Re: Managing object persistance in a container class
by chromatic (Archbishop) on Jan 08, 2002 at 04:47 UTC
    Are you asking about using a scalar containing a method name?

    Method dispatch cannot be checked at compile time, as you can manipulate @ISA or use AUTOLOAD or eval or all sorts of other nice trickery. I wouldn't make a habit of such a thing if there were other ways to do it, but it looks okay in this case.

    You might want an eval block in there to catch any errors, though.

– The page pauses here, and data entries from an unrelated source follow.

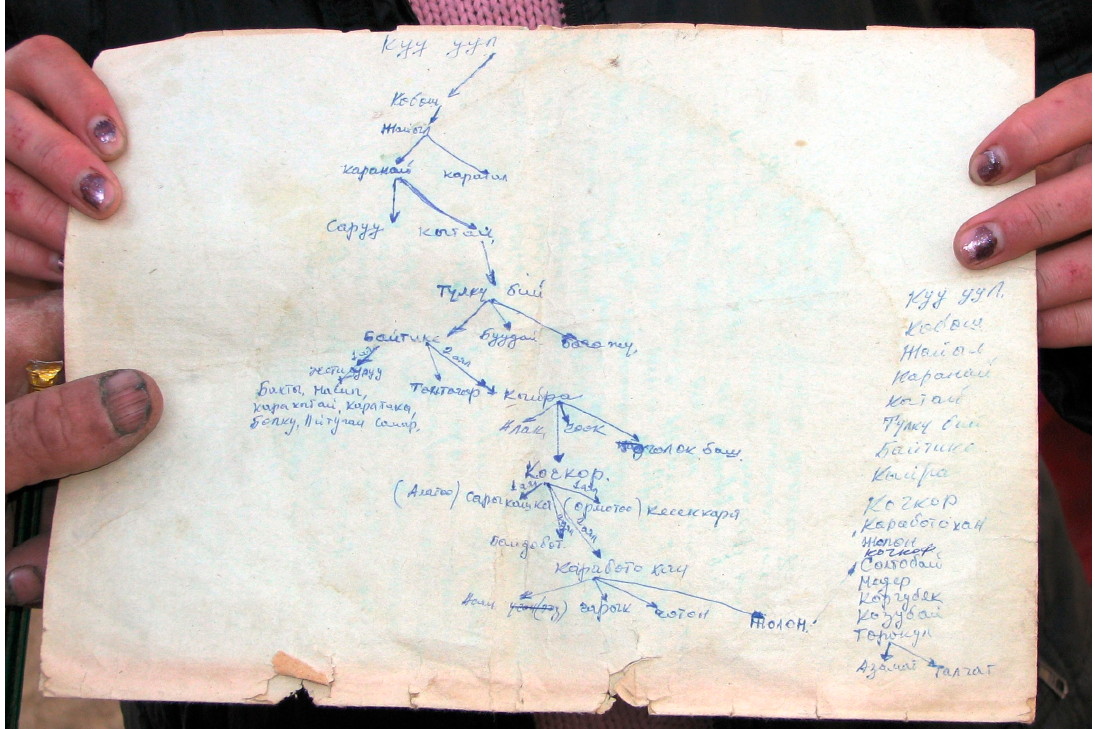
Figure 4. A Kara Buura carpenter’s sanjïra chart and extended jeti ata descent list from the Kuu uul branch of the Kyrgyz to himself in 18 generations. Saruu is given as a brother of Kïtay in the fifth generation from Kuu uul, rather than being a son of Kuu uul as in Figure 1. In addition, small notations (1 ayal , 2 ayal ) under Baytike in the seventh generation and Kochkor in the ninth generation indicates which son was born to which wife. Given names are provided in parentheses for two of Kochkor’s sons, whose descendants are known by their nicknames (Sarykashka, Kesek Kara). One of the Jeti Uruu listed here in the middle left is different than in Figure 3, but matches those in Figure 5.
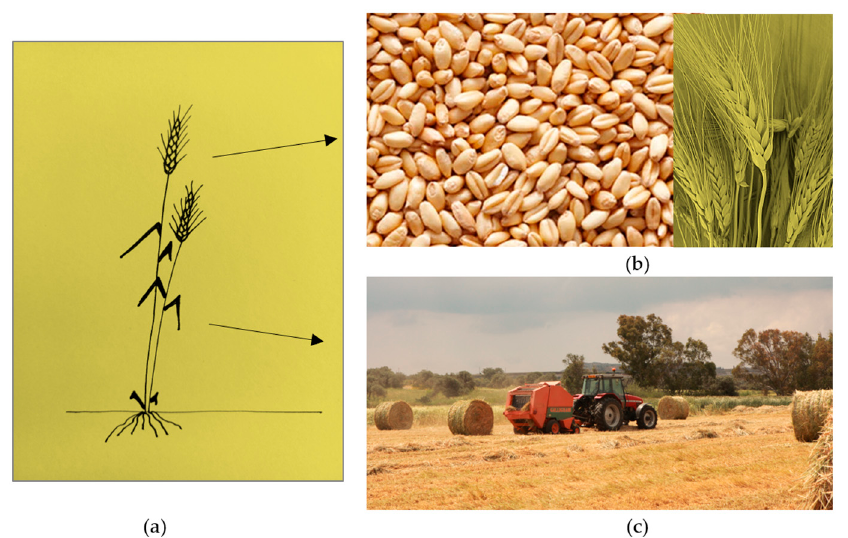
Figure 1. ( a ) Barley plant, ( b ) Seeds after harvesting, ( c ) Production of bale by a tractor. Photos taken by the authors.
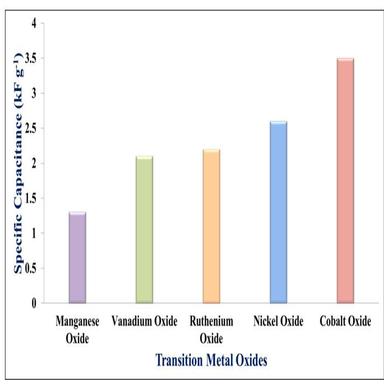
Comparative study of theoretical Csp in TMO materials.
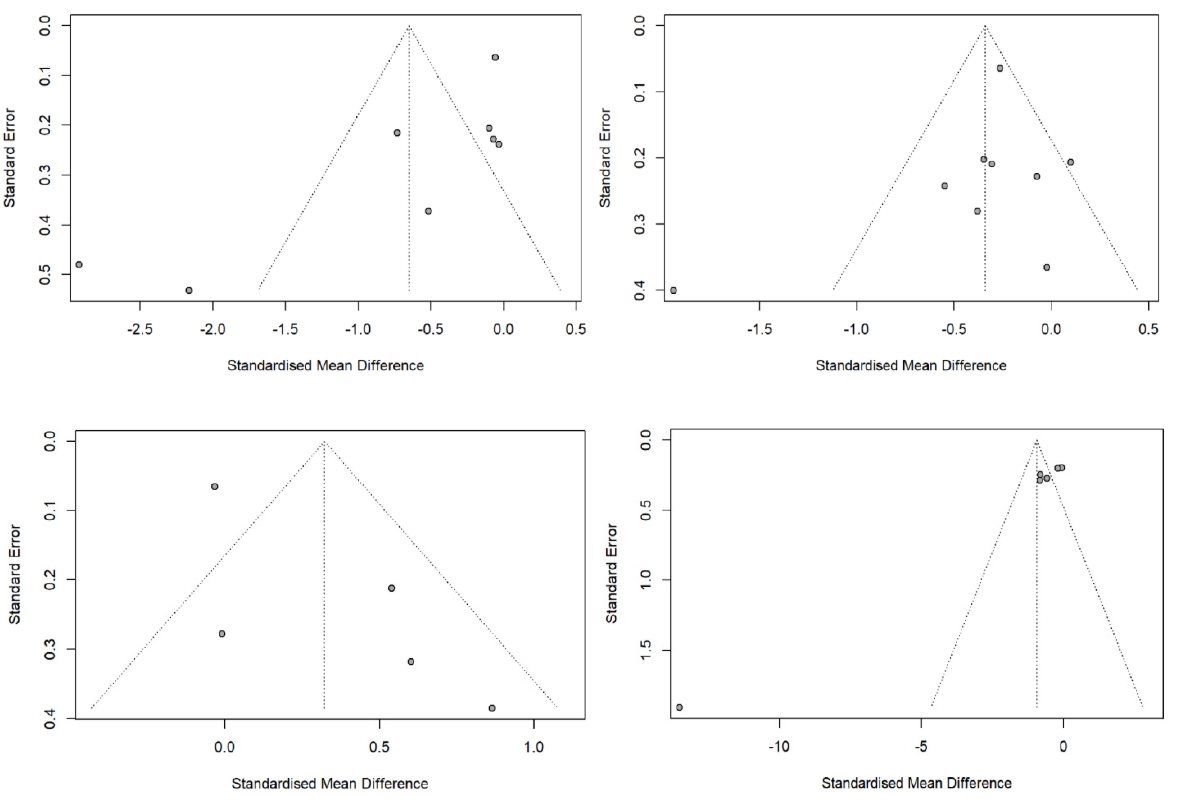
Figure 6. Funnel plots of the SMDs resulting from forest therapy. The SMDs appear asymmetrical for all outcomes. SMD, standardized mean difference.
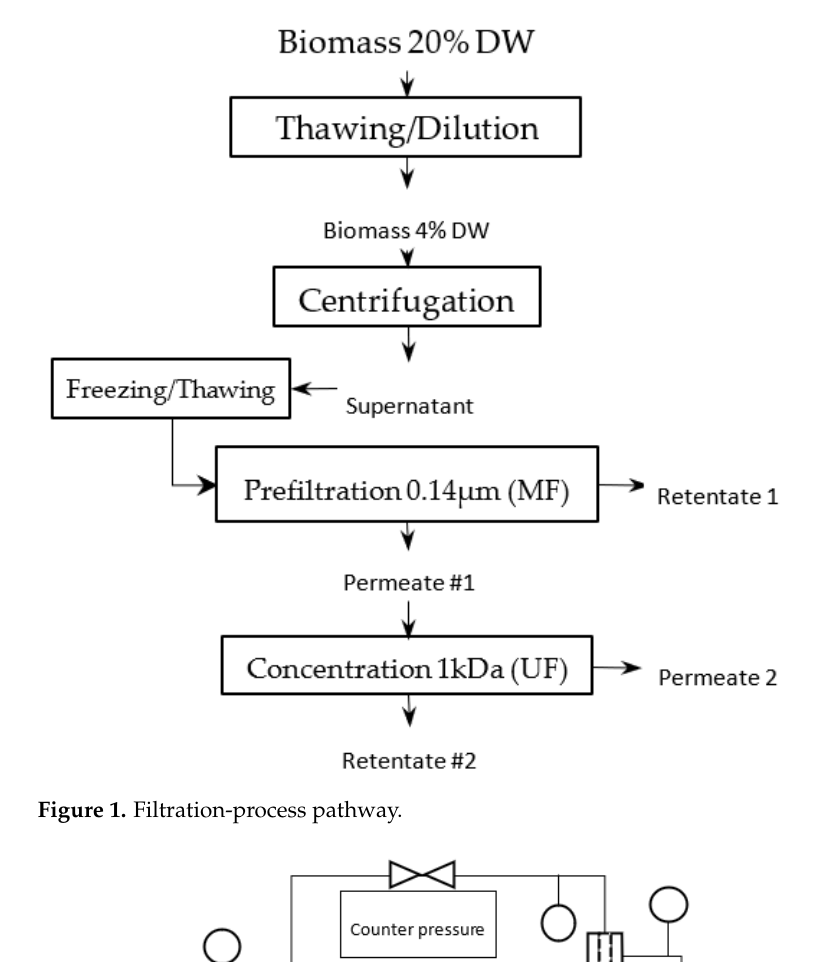
Figure 1. Filtration-process pathway.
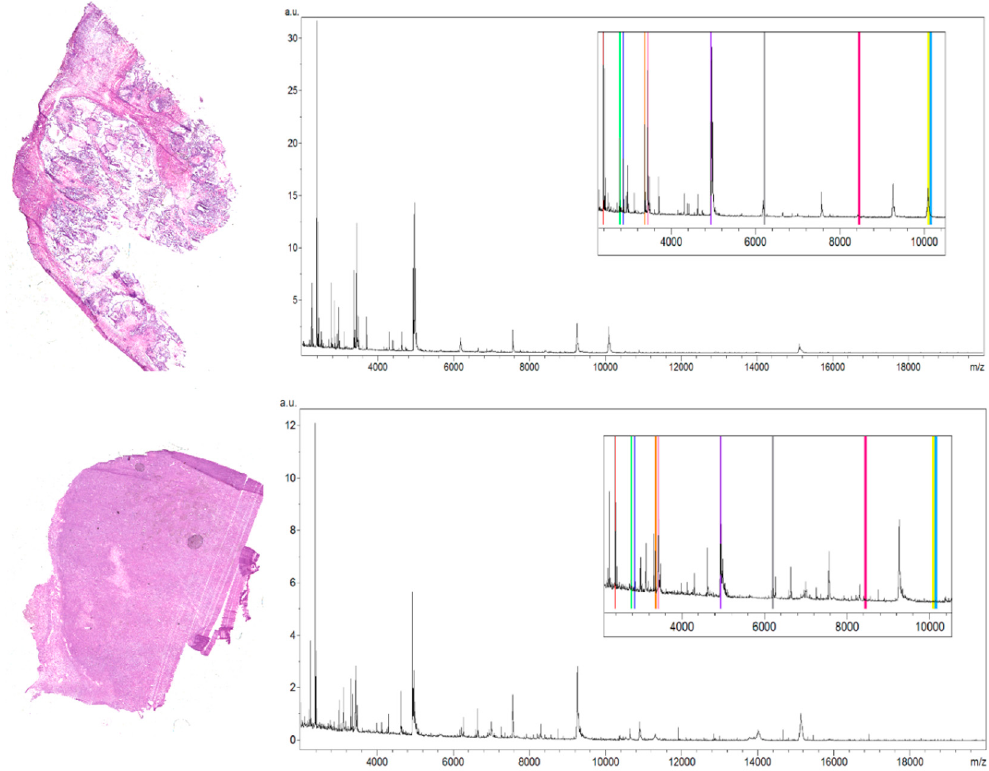
Figure 1. Hematoxylin and eosin stained tissue sections of a low-grade serous borderline ovarian tumor (top picture) and ovarian fibrothecoma (bottom picture) next to the averaged spectra of the analyzed tissue sections. For each spectrum, the zoomed fragment is presented with color-labeled regiospecific peaks within the borderline tumor tissue section (m/z: 2775.79 (green), 2861.35 (navy blue), 3368.34 (orange), 3438.43 (pink), 4936.37 (purple)) and peaks differentiating these two tissue sections (m/z: 2386.53 (red), 6204.735 (grey), 8453.171 (magenta), 10,146.87 (blue), 10,092.39 (yellow)).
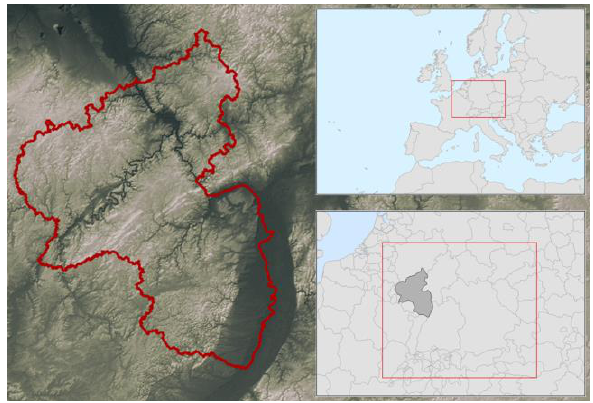
Figure 1: Rhineland-Palatinate, terrain and situation (Illustr. by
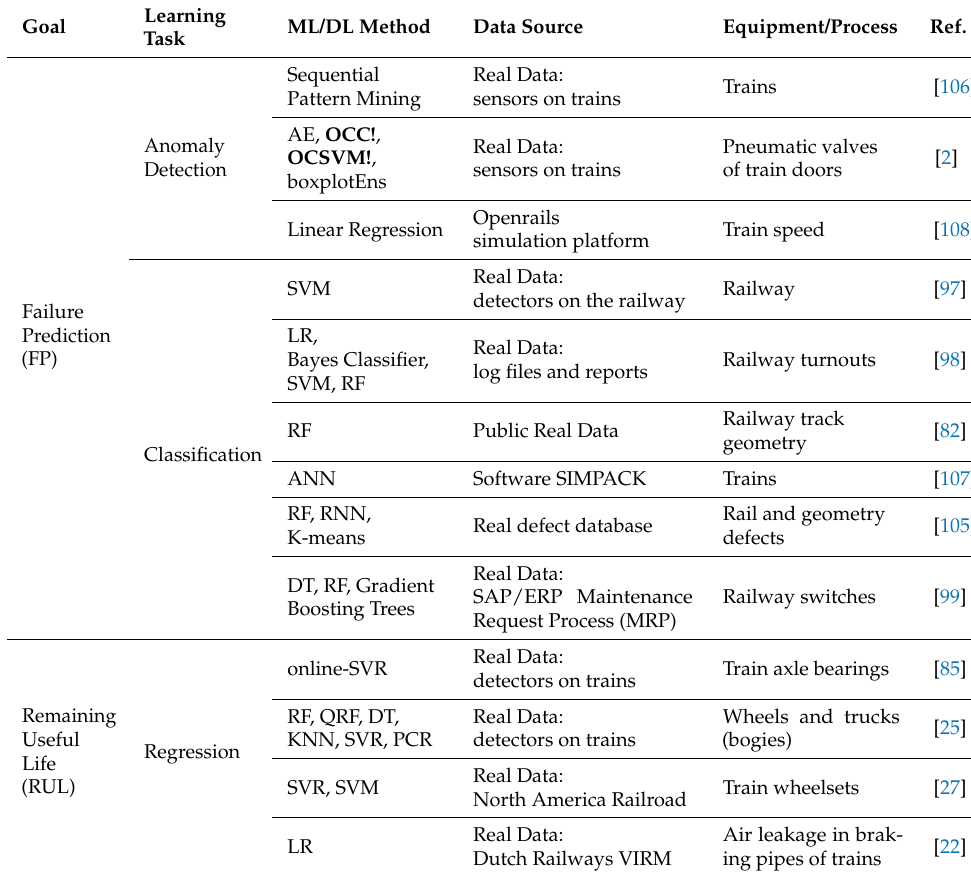
Table 3. Data-driven PdM for the railway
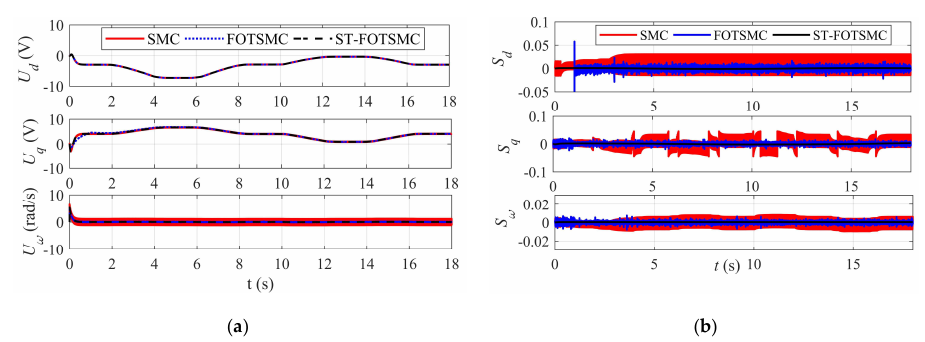
Figure 8. ( a ) Control inputs comparison; ( b ) sliding surfaces comparison for rotor side control.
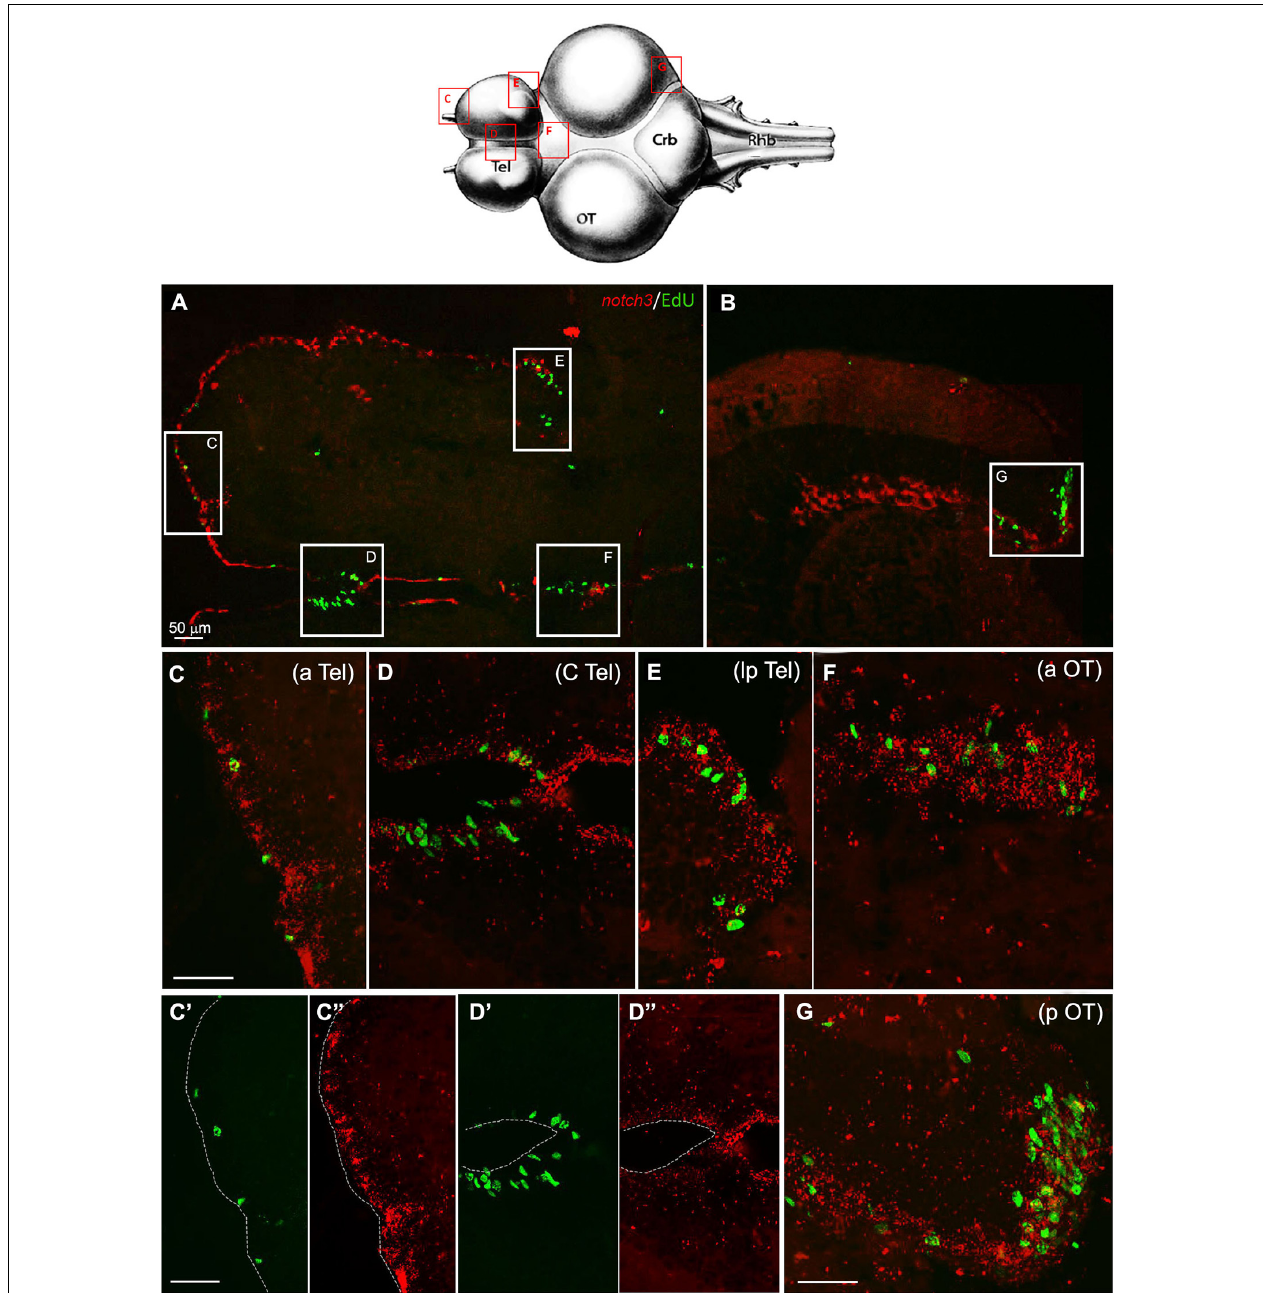
FIGURE 6 | Notch3 expression in proliferative niches of 7 weeks-old N. furzeri brain: (A) Overview of the brain in horizontal medial section (along the dorso/ventral axis) double-stained for EdU in green (labelling S-phase cells) and notch3 in red (by ISH). White frames show the areas magnified in (C–G) , representing respectively the anterior (aTel), central (cTel), latero-posterior Telencephalon (lpTel), the anterior (aOT) and posterior (pOT) Optic Tectum regions - In (C’)/(C”) and (D’)/(D”) green and red separated channel are shown for the two regions in (C,D) - Scale bars always represent 50 µ m and are indicative for all further images without specific scale bar indication. Footprint (modified from D’angelo, 2013–Atlas) represents the horizontal overview of the whole killifish brain; red-squared areas indicate the position of the figure panels, based on the corresponding letters. White arrows show the presence of double-stained Edu + / notch3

Re: Managing object persistance in a container class
by dmmiller2k (Chaplain) on Jan 08, 2002 at 20:17 UTC

    As chromatic says, it's not clear what you are asking here. Are you saying you want to do this:

    $hostGrp->updateObject( $object, 'do_something', @args );
    instead of this:
    $object->do_something( @args );
    so you can persist the internal effects of calling the $object->do_something() method?

    If so, it isn't clear exactly what's the question?